William Marvel: Well, I’ll Be Dipped
Published Date
My gasoline receipts indicate that I was in Pataskala, Ohio, on April 27 when I took the unusual step of buying a copy of USA Today with my morning coffee. I suppose it was being so far from home that prompted me to do it, and I naturally turned to the state-by-state news bits to find that New Hampshire's item came from Conway. The USDA, it said, had just given Conway $12 million to fund a pipeline from Conway village's sewage treatment plant to North Conway's.
Even pipelines that carry useful fluids, like oil or gas or water, can be pretty controversial. Conway, it seems, has only something less desirable to export through such a conduit, yet the announcement of the grant is greeted as though it were the second coming — or going.
I'm afraid I don't share the euphoria of others over this watershed event. Of course it has for decades been the secret dream of local development gremlins to connect the two sewer systems. First of all, it would facilitate far more dense development of the intervening land, and particularly the envisioned village-to-be for which the new high school was constructed as a centerpiece; in fact the proposed connector seems specifically designed to accommodate that plan. It would also complete a major step in forcing the residents of more rural East Conway, Center Conway, and South Conway to help those in Conway and North Conway to pay for the overdevelopment they have allowed and encouraged around their own homes.

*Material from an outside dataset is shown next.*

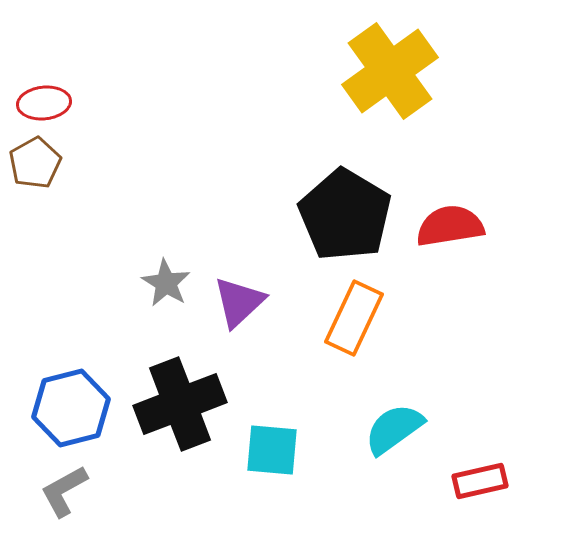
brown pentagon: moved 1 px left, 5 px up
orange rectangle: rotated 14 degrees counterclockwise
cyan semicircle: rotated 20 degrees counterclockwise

The history of our sewer facilities looks murkier, in hindsight, than some seem willing to admit. I was not present at the 1969 town meeting that rejected a townwide sewer — in early March of 1969 I would probably have been crawling the machine-gun gantlet at Fort Polk, or stumbling through the gas chamber — but I do remember a 1980s meeting in which Moderator Fran Deasy explained his mixed feelings about having his name displayed on a dedication plaque at a sewage plant. My thought at the time was that my feelings would not have been mixed at all: they would have been all bad. Sewage plants primarily represent mankind's propensity for overcrowding, and the arrogant assumption that our technology can always compensate for our shortsightedness.
The saga of the North Conway sewer system also illustrated other unpleasant tendencies common to our species. The slick talkers who bamboozled a few dozen North Conway precinct voters into passing a $9 million bond for their first sewer in 1988 promised that it would be funded entirely through user fees, but then they spent the entire $9 million just laying all the pipes without bothering to get a permit for a treatment plant. It ultimately took several times that much money to complete the project, during which the frantic precinct commissioners started buying up land like drunken sailors in the hope of finding one parcel, somewhere, that would fill the environmental specifications. Stupidity may have been the main ingredient in that fiasco, but some of us wondered if an even worse failing was not at play when the three-man precinct commission paid many times the market value for one spot owned by a man whose bank held hefty mortgages against two of them.
All of us in Conway have had to bear the financial burden of most of our neighbors' insatiable appetites for public services. The one consolation for those of us who prefer a little elbow room is that our more gregarious neighbors have at least had to pay for the preponderance of sanitation and water-supply expenses caused by their fondness for living cheek by jowl. One wonders if the USDA grant will actually cover the cost of the project, and with the example of the North Conway system's genesis there would seem to be room for serious doubt about that.
Even if precinct residents, or Conway taxpayers generally, are not gouged for any cost overruns, the benefits to most of them from flushing another $12 million down the toilet will consist primarily of shutting down the few direct-discharge pipes that still empty into the Saco River. It would seem that such pipes could have been shut down through the enforcement of those despised EPA regulations, rather than requiring another massive injection of federal money. The indulgence of human hubris and greed instead seems to require still more public outlay to encourage further overdevelopment, which will only bring greater pollution and, eventually, even worse environmental blight.
William Marvel lives in South Conway.